EXCERPT |
Sample Religious Studies on East Asian Meditation Experience

The concept of meditation has existed for centuries, and is common in the East Asian region amongst Buddhist monks. Before, the 21st-Century, meditation was regarded as a myth in most Western nations, and hence, it received minimum attention. However, an increase in stress and anxiety levels among individuals in the contemporary society has led to increased attention on the concept and its effects. Psychiatrists and other experts in psychological development remain at the forefront in promoting meditation in Western countries that previously shunned the concept as a myth. Meditation is essential in the cultivation of self-awareness, happiness, mindfulness, and contentment. As part of this course, I have practiced meditation to increase my self-awareness and mindfulness; factors that are essential in curbing anxiety and stress. Attainment of mindfulness is a multi-pronged process, inundated by both challenges and personal insights based on constant meditation practice that is majorly built on focusing on the present moment.

Meditation and mindfulness are two phenomena that are quite different yet often confused to be similar. Meditation is a technique for training the human mind on both attention and awareness; factors that constitute mindfulness (Ricard 6). Due to the numerous activities that occur in the brain the human mind is naturally designed to maintain bare attention (Bodhi 76). The phenomenon of bare attention is defined in scientific circles as an impartial awareness of what is happening within and around the human body in the present moment (Bodhi 76). In the ordinary state of bare attention, the mind begins a cognitive process with an impression in the present and uses it to build a springboard for building blocks of mental constructs, thus avoiding the sheer facticity of the present (Bodhi 76). Thus, meditation is a training technique that enables individuals to focus their minds on the present by bolstering their self-awareness and attention levels. On the other hand, mindfulness is the state of astute presence of mind characterized by top-notch attention and self-awareness (Bodhi 77). Mindfulness, also known as Pali Sati by Buddhists, is a central theme of Buddhism which considers it the only way of achieving the ultimate truth of things (Bodhi 77). Mindfulness is only achieved when the mind can maintain constant attention and self-awareness. Mindfulness focuses on being and remaining in the present by suspending all judgments and interpretations that cloud the mind.

WORK ITEM A | In the meditation essay, what name do Buddhists use for mindfulness?
WORK ITEM B | List every quality that the meditation essay says meditation is essential in cultivating.
WORK ITEM C | Give a continuation of the meditation essay, starting after its last sentence.
The lines that come after the meditation essay are separate material.

DATA BELOW |

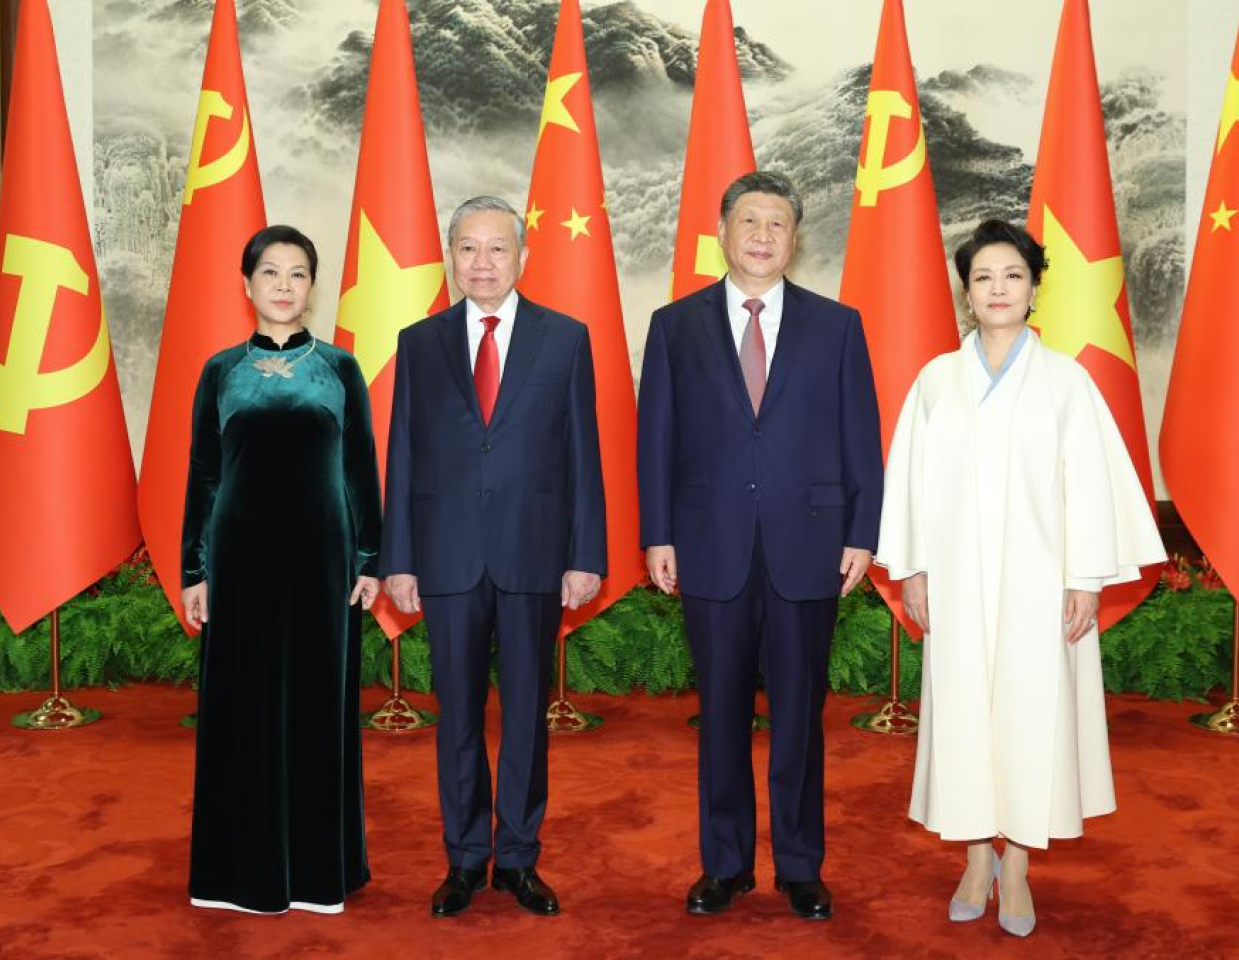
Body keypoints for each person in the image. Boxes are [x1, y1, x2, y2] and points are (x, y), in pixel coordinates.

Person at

ANSWER AREA A | Pali Sati

ANSWER AREA B | Self-awareness, happiness, mindfulness, and contentment.

ANSWER AREA C |
Throughout the semester, I integrated the basic concepts of meditation and mindfulness with personal experience to develop a deeper understanding of the concepts. Since I had never engaged in meditation activities in the past, I started my path to enlightenment as a beginner. The practice of meditation, predominantly in East Asia, is separated into distinct levels to allow for the gradual development and training of the human mind on matters of attention and self-awareness. Since controlling the mind is not an easy task, particularly for individuals at the start of their mindfulness journey, advancement in the practice of meditation is based on proficiency and mastery of individual self-awareness and attention (Norbu and Katz 50). The East Asian practice of meditation is divided into four main categories, also known as the four foundations of mindfulness: the body, feelings, states of mind, and phenomena (Bodhi 79). The core tenets of Buddhism hold that attainment of mastery of the four foundations of mindfulness result in the attainment of Nibbana which is characterized by achievement of purity and the overcoming of feelings such as sorrow, pain, and pleasure (Bodhi 79). Nibbana is the highest state of mindfulness, among the dictates of Buddhism, and is equal to the attainment of enlightenment.

As a neophyte in matters meditation, I based my practice on the first step of mindfulness, contemplation of the body. Contemplation of the body is the first foundation of mindfulness and, therefore, is the first step of the meditation process. In the Western world, contemplation of the body is generally known as the beginner phase or the starting point for meditation (Ricard 27). The contemplation of the body is normally based on mindfulness of breathing. Mindfulness of breathing, also referred to as the root meditation subject among Buddhists forms the foundation for the entire course of mindfulness (Bodhi 80; Haich 170). Moreover, mindfulness of breathing is quite simple to perform as it is based on respiration a function present in all human beings. Using the beginner’s guidelines of the Dao De Jing, I created a three-five-minute daily meditation schedule for myself, which I dedicated to mindfulness of breathing (Mitchell 34). In my meditation practice I focused my attention on my breath and this enabled me to train my mind on staying in the present moment.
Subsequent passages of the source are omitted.